The NFL's Salute to Service Month is never lost on Joe Cardona.
Splitting responsibilities as a veteran long snapper for the Patriots and a Lieutenant in the United States Naval Reserve, both his military and community service has made him the no-brainer nominee for New England's Salute to Service Award every year since 2016.
But on Sunday, with the initials of fallen United States Marine Captain Ross Reynolds on his helmet, Cardona was honoring something even more personal than the Patriots Foundation's game day initiative with the Tragedy Assistance Program For Survivors (T.A.P.S).
He didn't just read about Reynolds' life and service in a briefing before the game. Cardona heard it from their mutual circles.
"I knew a couple of people in his squadron who were in Norway with him," Cardona said prior to the Patriots' win. Anytime we lose a service member it's tragic, but it's tough when it's a buddy of a lot of my friends."
The Leominster, Mass. native was three years younger than the long snapper, but went through The Basic School and aviation training on similar timelines as Cardona's classmates at the Naval Academy. He also knew people assigned to the Marine Medium Tiltrotor Squadron 261 with Reynolds in Norway, where the MV-22B Osprey pilot lost his life in March.
As a kid who grew up across the country, but similarly wanted nothing more than to fly jets and serve his country, Cardona made sure the decorated young Marines' accolades didn't go without mention. Just 27 years old when he passed, Reynolds' greatest personal accomplishment in nearly five years of service was earning his "Wings" as a Naval Aviator.
"I grew up in San Diego around Marine Corps Air Station Miramar. I see Ospreys fly around the city almost every day when I'm back home," Cardona said.
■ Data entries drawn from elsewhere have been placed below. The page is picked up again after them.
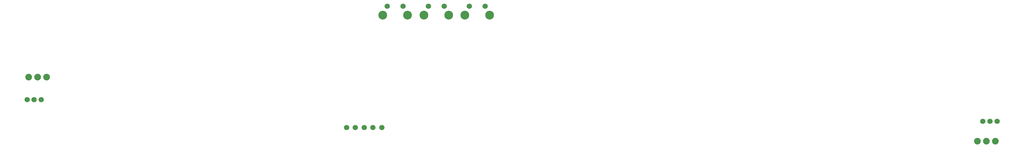
<source format=gbr>
%TF.GenerationSoftware,KiCad,Pcbnew,7.0.10*%
%TF.CreationDate,2024-02-02T23:20:54-05:00*%
%TF.ProjectId,ayab-esp32,61796162-2d65-4737-9033-322e6b696361,rev?*%
%TF.SameCoordinates,PX2be61f8PY9c01778*%
%TF.FileFunction,Paste,Bot*%
%TF.FilePolarity,Positive*%
%FSLAX46Y46*%
G04 Gerber Fmt 4.6, Leading zero omitted, Abs format (unit mm)*
G04 Created by KiCad (PCBNEW 7.0.10) date 2024-02-02 23:20:54*
%MOMM*%
%LPD*%
G01*
G04 APERTURE LIST*
%ADD10C,1.520000*%
%ADD11C,2.500000*%
%ADD12C,1.500000*%
%ADD13C,1.900000*%
G04 APERTURE END LIST*
D10*
%TO.C,SW203*%
X145678648Y44353864D03*
X150178648Y44353864D03*
D11*
X144428648Y41853864D03*
X151428648Y41853864D03*
%TD*%
D12*
%TO.C,J412*%
X295327698Y11550054D03*
X293327698Y11550054D03*
X291327698Y11550054D03*
%TD*%
%TO.C,J410*%
X120828648Y9773864D03*
X118328648Y9773864D03*
X115828648Y9773864D03*
X113328648Y9773864D03*
X110828648Y9773864D03*
%TD*%
%TO.C,J411*%
X24229648Y17677864D03*
X22229648Y17677864D03*
X20229648Y17677864D03*
%TD*%
D10*
%TO.C,SW201*%
X122398648Y44353864D03*
X126898648Y44353864D03*
D11*
X121148648Y41853864D03*
X128148648Y41853864D03*
%TD*%
D10*
%TO.C,SW202*%
X134038648Y44353864D03*
X138538648Y44353864D03*
D11*
X132788648Y41853864D03*
X139788648Y41853864D03*
%TD*%
D13*
%TO.C,J409*%
X294853648Y5851364D03*
X292313648Y5851364D03*
X289773648Y5851364D03*
%TD*%
%TO.C,J414*%
X25768648Y24108864D03*
X23228648Y24108864D03*
X20688648Y24108864D03*
%TD*%
M02*

</source>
"My original goal was to go to the Naval Academy to be a pilot. I have so many friends that earned their Wings of Gold. I know how proud they are and how they look at flying as a privilege -- really, one of the great privileges of their life – that they get to be a naval aviator. The more you hear about Ross, the more he really embodied what it was to be an aviator. He took a lot of pride in his job, loved his fellow pilots and his crew members, and what else would you want from a pilot?"
As Cardona took the field to honor Reynolds in the pregame ceremony, so did Reynolds' family, joining the loved ones of four other fallen service members: U.S. Army Sergeant First Class Keith Coleman, Army Specialist Corey Shea, Air Force Senior Airman Lawrence Manlapitt, III, and Navy AM2 Timothy Clague.
With T.A.P.S., a non-profit organization that supports the families of fallen veterans, the five families were invited to a dinner reception at Gillette Stadium on Saturday to precede Sunday's game.
Bill Belichick greeted each family in the tunnel before walking out to the field for warmups. Representing Clague, a die-hard New England fan, the Patriots head coach stopped to personally thank Clague's widow for her husband's service and sacrifice.
Sunday was the first time Heather Kennedy-Clague brought herself to watch an NFL game since Clague died of PTSD.
"My daughters and I had one of the best weekends of our lives. We drove home from the game in shock from all the joy we had just experienced," Kennedy-Clague said of the experience, writing to the Patriots Foundation in gratitude.
"My husband's passing of a PTSD death has led to many complications, negative experiences, confusion, and heartache as my family struggles with his loss and the circumstance of his loss. However, TAPS has always welcomed us and reminded us that his death was also a sacrifice for his country. He may not have died in battle, but his death resulted from a war wound. To have my husband acknowledged by the Patriots demonstrates to the public the importance of these types of losses. Additionally, this action will positively impact how service members and veterans who suffer from mental health problems are treated. Words can never express how grateful I am for this."